Indiana’s Bishops Tackle Poverty

The Bishops of Indiana have put together a very good letter on addressing poverty. Here are some highlights of Poverty at the Crossroads: The Church’s Response to Poverty in Indiana:

  • As bishops who serve the people of God, our concern is for everyone, regardless of their religious affiliation, race, ethnic background, economic or social status. Christ came to save all humankind.
  • At the same time, we bishops have a particular obligation to care for the most vulnerable members of God’s family. That is why we pay special attention to the unborn, to the sick and the elderly, to prisoners, to those who suffer from various forms of addiction or mental illness, and to the education of people from many different backgrounds and circumstances. That is also why we care, in a very special way, for those brothers and sisters of ours who are poor.
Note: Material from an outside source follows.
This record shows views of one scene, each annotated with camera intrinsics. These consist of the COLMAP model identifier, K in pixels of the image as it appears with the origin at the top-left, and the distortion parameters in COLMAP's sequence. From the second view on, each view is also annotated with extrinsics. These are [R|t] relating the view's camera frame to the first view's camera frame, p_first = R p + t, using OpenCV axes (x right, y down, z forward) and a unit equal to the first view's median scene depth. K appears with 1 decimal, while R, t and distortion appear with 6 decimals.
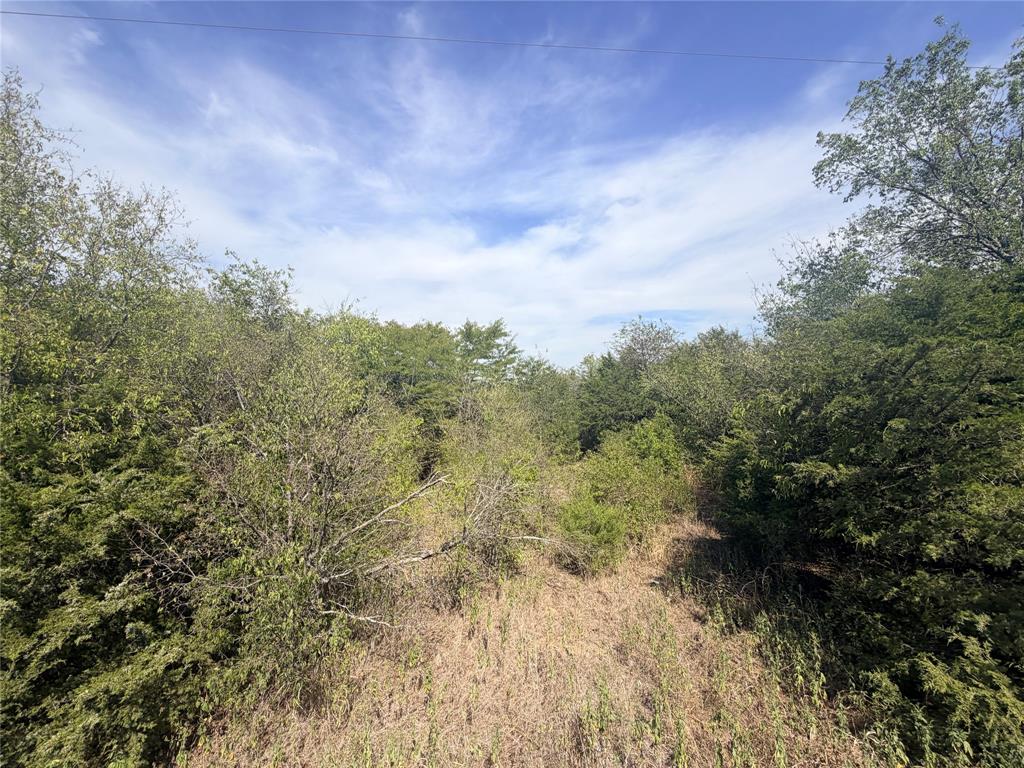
lens RADIAL K [[406.9, 0, 512.0], [0, 406.9, 384.0], [0, 0, 1]] dist [-0.014592, -0.000012]
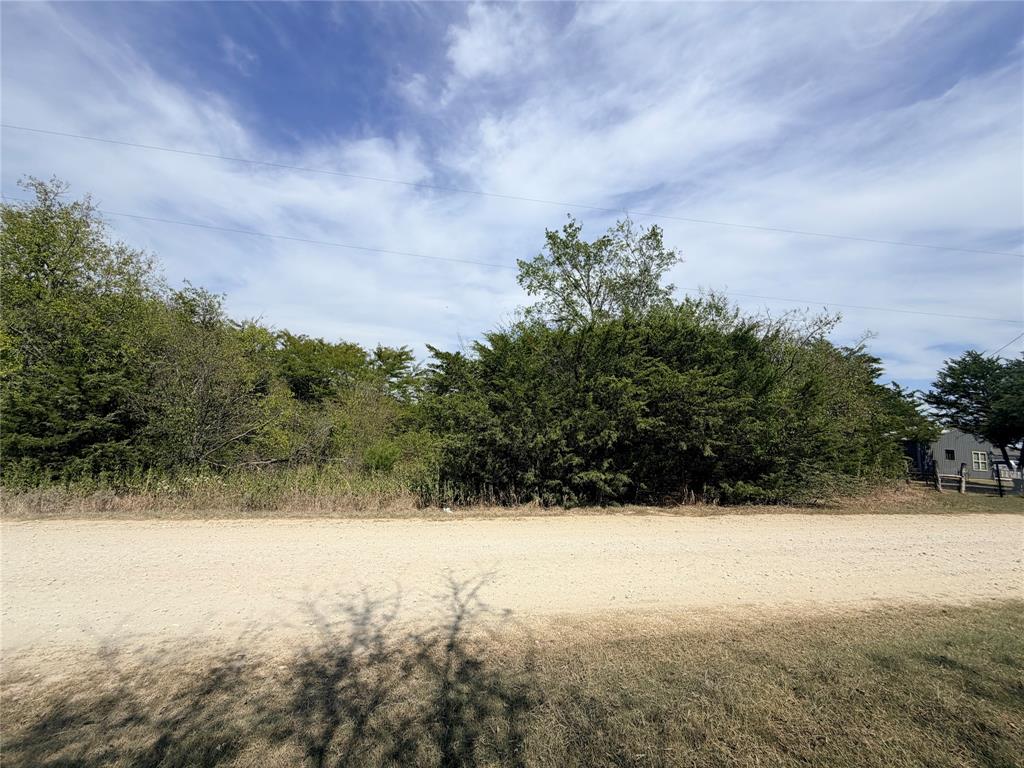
lens RADIAL K [[414.4, 0, 512.0], [0, 414.4, 384.0], [0, 0, 1]] dist [-0.000257, -0.000056]
pose [[0.992169, 0.103695, 0.069626, 0.513793], [-0.096723, 0.990575, -0.096979, 0.119972], [-0.079026, 0.089485, 0.992848, -0.700414]]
  • The Gospels insist that God’s heart has a special place for the poor, so much so that God himself has “become poor” (2 Cor. 8, 9).
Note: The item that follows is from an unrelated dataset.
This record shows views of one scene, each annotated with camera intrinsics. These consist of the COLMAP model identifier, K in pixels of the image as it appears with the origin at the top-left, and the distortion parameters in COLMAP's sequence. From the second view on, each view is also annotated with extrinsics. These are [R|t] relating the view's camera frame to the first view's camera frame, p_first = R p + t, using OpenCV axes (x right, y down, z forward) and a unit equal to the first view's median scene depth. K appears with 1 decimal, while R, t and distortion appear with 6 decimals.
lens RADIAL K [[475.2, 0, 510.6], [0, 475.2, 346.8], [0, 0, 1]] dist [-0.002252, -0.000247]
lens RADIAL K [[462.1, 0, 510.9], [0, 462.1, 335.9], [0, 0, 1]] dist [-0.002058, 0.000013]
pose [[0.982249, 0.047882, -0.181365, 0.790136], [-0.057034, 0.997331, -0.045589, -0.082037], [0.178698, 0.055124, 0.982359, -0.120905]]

  • Are we incapable – or worse – have we chosen not to see our sisters and brothers who are poor? Are we blind to the impact poverty has on families, neighborhoods and entire communities and unquestioning as to its causes?
  • Experience teaches us that the family is the only lasting, solid foundation on which healthy societies can be built.
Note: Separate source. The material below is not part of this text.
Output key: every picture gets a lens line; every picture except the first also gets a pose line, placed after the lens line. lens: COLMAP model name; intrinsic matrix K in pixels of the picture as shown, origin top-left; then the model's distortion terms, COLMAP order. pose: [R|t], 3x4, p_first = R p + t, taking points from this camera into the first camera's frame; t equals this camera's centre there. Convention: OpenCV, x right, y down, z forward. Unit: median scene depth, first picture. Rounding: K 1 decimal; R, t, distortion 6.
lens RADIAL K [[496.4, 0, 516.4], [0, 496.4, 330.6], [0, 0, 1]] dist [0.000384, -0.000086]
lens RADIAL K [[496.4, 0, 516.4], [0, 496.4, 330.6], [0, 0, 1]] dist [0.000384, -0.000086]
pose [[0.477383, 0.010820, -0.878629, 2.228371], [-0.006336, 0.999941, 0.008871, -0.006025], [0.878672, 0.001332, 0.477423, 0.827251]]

  • Work is more than simply a way to make a living; it is a continuing participation in God’s creation. If the dignity of work is to be protected, then the basic rights of workers must be respected; these include the right to productive work, to decent and fair wages, to organize, to private property, and to economic initiative.
  • The human person is what is most important, not economic theory or social structures.
  • Workers are co-creators with God in building the human community. Workers are not commodities. They are not instruments of production or tools in the hands of owners or managers, who are entitled to use them and then set them aside at the end of the day or the completion of a particular project.
  • A society that cares for the least of its citizens—including the unemployed, the underemployed and uninsured—is a society that will flourish in the sight of God and in its material and spiritual well-being.
  • The Catholic Church is strongly committed to education and, particularly, the education of the poor. More than two centuries of experience convince us about the powerful role that education plays in breaking the cycle of poverty and helping families, producing thriving citizens, workers and professionals.
  • For decades, the Catholic bishops of the United States have been unswerving advocates for comprehensive reforms that will lead to health care for all, especially the weakest and most vulnerable. We believe that health care is fundamental to human life and dignity.
  • We believe that health care is not a privilege, but a right and a requirement to protect the life and dignity of every person.
  • Do programs and policies place a primary emphasis on child welfare and enhance – not detract – from strong marriages and family life?
  • Poverty brings intolerable stress on the family’s ability to carry out its mission as the fundamental unit of society. Families are called to be stewards of all God’s gifts, and this requires an environment of stability and peace that can provide each family member with opportunities to exercise his or her responsibilities for the common good.